Chad Ferrin
Unspeakable annonce tout de suite la couleur : chez Chad Ferrin, l'horreur américaine indépendante ne cherche pas la bienséance. Elle préfère la sueur, l'asile, la blessure, le cri et cette vieille fidélité au mauvais goût assumé qui peut, dans ses meilleurs moments, retrouver une vraie vigueur de cinéma. Ferrin travaille depuis les marges des États-Unis, dans une économie où l'invention doit souvent compenser le manque de moyens. Ce contexte n'excuse rien, mais il éclaire une œuvre qui a choisi le frontal plutôt que le poli, la collision plutôt que l'élégance consensuelle.
Le cinéaste appartient à une lignée de série B horrifique qui sait que le chaos peut être productif à condition d'être conduit avec conviction. The Chair ou Someone's Knocking at the Door montrent bien ce goût pour les dispositifs volontiers outrés : psychés fracturées, hallucinations toxiques, sexualité agressive, chambres closes, figures de revenants ou de bourreaux. Ferrin n'est pas un formaliste du raffinement. Il aime les textures sales, les performances poussées vers la crise, les récits où la logique vacille sans que l'intensité retombe. C'est un pari risqué, mais parfois payant.
Cette énergie trouve une forme particulièrement intéressante quand Ferrin se rapproche du cinéma d'horreur des années 1970 et années 1980, non pour le citer paresseusement, mais pour en retrouver la brutalité artisanale. Son cinéma rappelle une époque où l'exploitation n'était pas encore lissée par l'ironie méta. Les pulsions y étaient sales, les personnages mal protégés, la morale loin d'être stabilisée. Ferrin ne reproduit pas exactement ce moment, mais il en prolonge l'esprit. Il y a chez lui une fidélité au cinéma de débordement physique.
Dans Parasites ou Pig Killer, cette fidélité peut virer à l'excès irrégulier, parfois jusqu'à la dispersion. Pourtant, même dans ces œuvres inégales, quelque chose tient : une volonté de ne pas neutraliser la violence par un habillage chic. Ferrin sait que l'horreur indépendante perd beaucoup dès qu'elle commence à s'excuser d'exister. Il préfère le risque de l'outrance à la correction morne. Cela le rend vulnérable à l'échec, mais aussi capable de moments où l'écran retrouve une agressivité rare.
Il faut parler de la matérialité de son cinéma. Les intérieurs étroits, les couloirs, les cellules, les chambres, les lieux de relégation jouent un rôle central. Ferrin filme des personnages coincés, socialement ou psychiquement, puis laisse l'environnement amplifier leur détresse. Cette attention aux espaces fermés est moins une contrainte budgétaire qu'une dramaturgie. L'enfermement produit chez lui une densité paranoïaque, un sentiment que la violence ne vient pas de l'extérieur mais du milieu lui-même, comme si les murs avaient déjà absorbé trop d'histoires sales.
Sa direction d'acteurs participe de la même logique. Ferrin ne recherche pas la sobriété. Il pousse volontiers les interprètes vers le bord, parfois au risque de la stridence. Là encore, on peut résister à cette méthode ou s'y abandonner. Mais il faut reconnaître qu'elle correspond à une vision cohérente du genre. Le monde qu'il filme n'est pas fait pour la nuance confortable. Il est peuplé de figures entamées, de victimes déjà contaminées, de bourreaux grotesques ou traumatisés. Cette théâtralité fébrile fait partie de son identité.

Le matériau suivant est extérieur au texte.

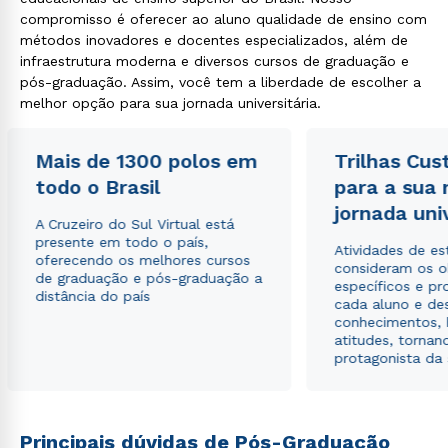
compromisso é oferecer ao aluno qualidade de ensino com
métodos inovadores e docentes especializados, além de
infraestrutura moderna e diversos cursos de graduação e
pós-graduação. Assim, você tem a liberdade de escolher a
melhor opção para sua jornada universitária.
Mais de 1300 polos em
Trilhas Cus
todo o Brasil
para a sua
jornada uni
A Cruzeiro do Sul Virtual está
presente em todo o país,
Atividades de e
oferecendo os melhores cursos
consideram os o
de graduação e pós-graduação a
específicos e pro
distância do país
cada aluno e de
conhecimentos, 
atitudes, tornan
protagonista da
Principais dúvidas de Pós-Graduação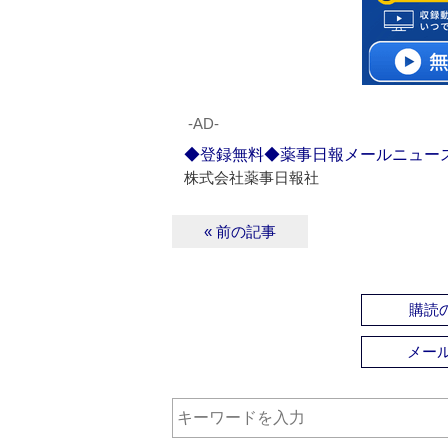
‐AD‐
◆登録無料◆薬事日報メールニュー
株式会社薬事日報社
« 前の記事
購読の
メー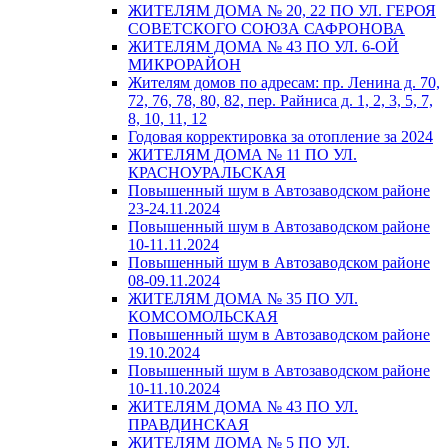
ЖИТЕЛЯМ ДОМА № 20, 22 ПО УЛ. ГЕРОЯ
СОВЕТСКОГО СОЮЗА САФРОНОВА
ЖИТЕЛЯМ ДОМА № 43 ПО УЛ. 6-ОЙ
МИКРОРАЙОН
Жителям домов по адресам: пр. Ленина д. 70,
72, 76, 78, 80, 82, пер. Райниса д. 1, 2, 3, 5, 7,
8, 10, 11, 12
Годовая корректировка за отопление за 2024
ЖИТЕЛЯМ ДОМА № 11 ПО УЛ.
КРАСНОУРАЛЬСКАЯ
Повышенный шум в Автозаводском районе
23-24.11.2024
Повышенный шум в Автозаводском районе
10-11.11.2024
Повышенный шум в Автозаводском районе
08-09.11.2024
ЖИТЕЛЯМ ДОМА № 35 ПО УЛ.
КОМСОМОЛЬСКАЯ
Повышенный шум в Автозаводском районе
19.10.2024
Повышенный шум в Автозаводском районе
10-11.10.2024
ЖИТЕЛЯМ ДОМА № 43 ПО УЛ.
ПРАВДИНСКАЯ
ЖИТЕЛЯМ ДОМА № 5 ПО УЛ.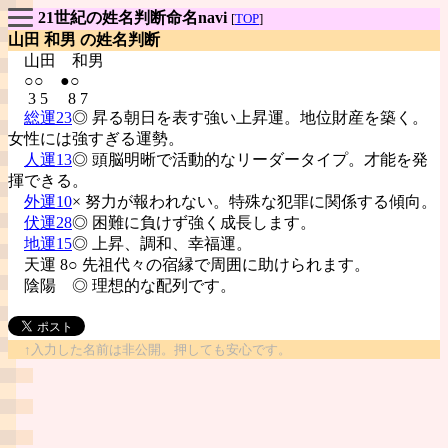
21世紀の姓名判断命名navi
[
TOP
]
山田 和男 の姓名判断
山田
和男
○○ ●○
3 5 8 7
総運23
◎ 昇る朝日を表す強い上昇運。地位財産を築く。
女性には強すぎる運勢。
人運13
◎ 頭脳明晰で活動的なリーダータイプ。才能を発
揮できる。
外運10
× 努力が報われない。特殊な犯罪に関係する傾向。
伏運28
◎ 困難に負けず強く成長します。
地運15
◎ 上昇、調和、幸福運。
天運 8○ 先祖代々の宿縁で周囲に助けられます。
陰陽
◎ 理想的な配列です。
↑入力した名前は非公開。押しても安心です。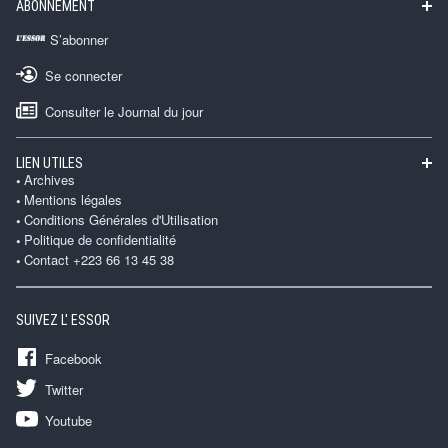
ABONNEMENT
S’abonner
Se connecter
Consulter le Journal du jour
LIEN UTILES
Archives
Mentions légales
Conditions Générales d'Utilisation
Politique de confidentialité
Contact +223 66 13 45 38
SUIVEZ L' ESSOR
Facebook
Twitter
Youtube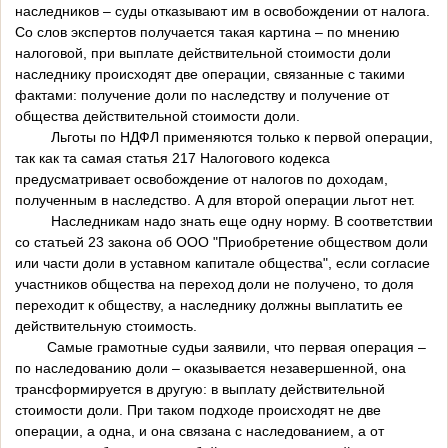
наследников – суды отказывают им в освобождении от налога.
Со слов экспертов получается такая картина – по мнению
налоговой, при выплате действительной стоимости доли
наследнику происходят две операции, связанные с такими
фактами: получение доли по наследству и получение от
общества действительной стоимости доли.
Льготы по НДФЛ применяются только к первой операции,
так как та самая статья 217 Налогового кодекса
предусматривает освобождение от налогов по доходам,
полученным в наследство. А для второй операции льгот нет.
Наследникам надо знать еще одну норму. В соответствии
со статьей 23 закона об ООО "Приобретение обществом доли
или части доли в уставном капитале общества", если согласие
участников общества на переход доли не получено, то доля
переходит к обществу, а наследнику должны выплатить ее
действительную стоимость.
Самые грамотные судьи заявили, что первая операция –
по наследованию доли – оказывается незавершенной, она
трансформируется в другую: в выплату действительной
стоимости доли. При таком подходе происходят не две
операции, а одна, и она связана с наследованием, а от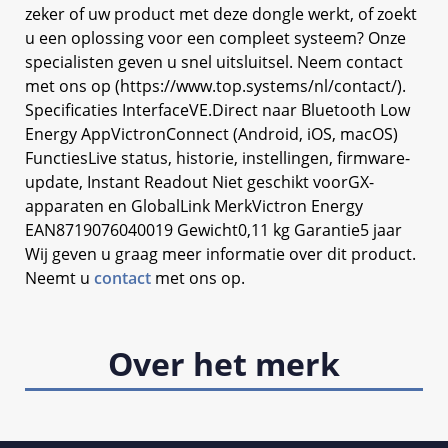
zeker of uw product met deze dongle werkt, of zoekt
u een oplossing voor een compleet systeem? Onze
specialisten geven u snel uitsluitsel. Neem contact
met ons op (https://www.top.systems/nl/contact/).
Specificaties InterfaceVE.Direct naar Bluetooth Low
Energy AppVictronConnect (Android, iOS, macOS)
FunctiesLive status, historie, instellingen, firmware-
update, Instant Readout Niet geschikt voorGX-
apparaten en GlobalLink MerkVictron Energy
EAN8719076040019 Gewicht0,11 kg Garantie5 jaar
Wij geven u graag meer informatie over dit product.
Neemt u
contact
met ons op.
Over het merk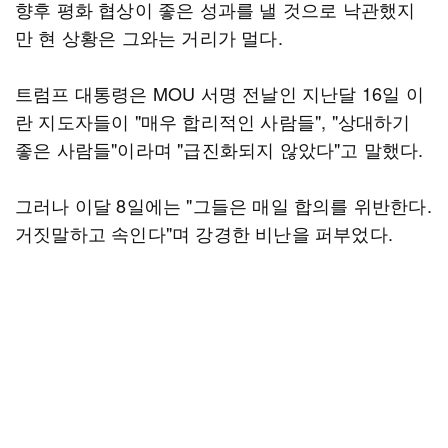
향후 평화 협상이 좋은 성과를 낼 것으로 낙관했지
만 현 상황은 그와는 거리가 멀다.
트럼프 대통령은 MOU 서명 전날인 지난달 16일 이
란 지도자들이 "매우 합리적인 사람들", "상대하기
좋은 사람들"이라며 "급진화되지 않았다"고 말했다.
그러나 이달 8일에는 "그들은 매일 합의를 위반한다.
거짓말하고 속인다"며 강경한 비난을 퍼부었다.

Dans le paysage du cinéma de genre américain récent, Ferrin occupe donc une place marginale mais réelle. Il représente une persistance de l'exploitation au sens brut, débarrassée autant que possible des finitions premium. À une époque où tant d'horreurs indépendantes cherchent la légitimité par la retenue, lui assume la nervosité, l'impureté, le mauvais rêve filmé avec les moyens du bord. Ce n'est pas toujours réussi. Ce n'est jamais anodin non plus.
Revoir Chad Ferrin aujourd'hui, c'est accepter un cinéma qui préfère l'attaque à la maîtrise impeccable. On y trouve des défauts, des débordements, des impasses, mais aussi une conviction que beaucoup d'œuvres plus propres ont perdue. Dans la longue histoire de l'horreur américaine, cette obstination compte. Elle rappelle qu'un film de genre peut encore être un objet rugueux, instable, parfois déplaisant, et pourtant vivant.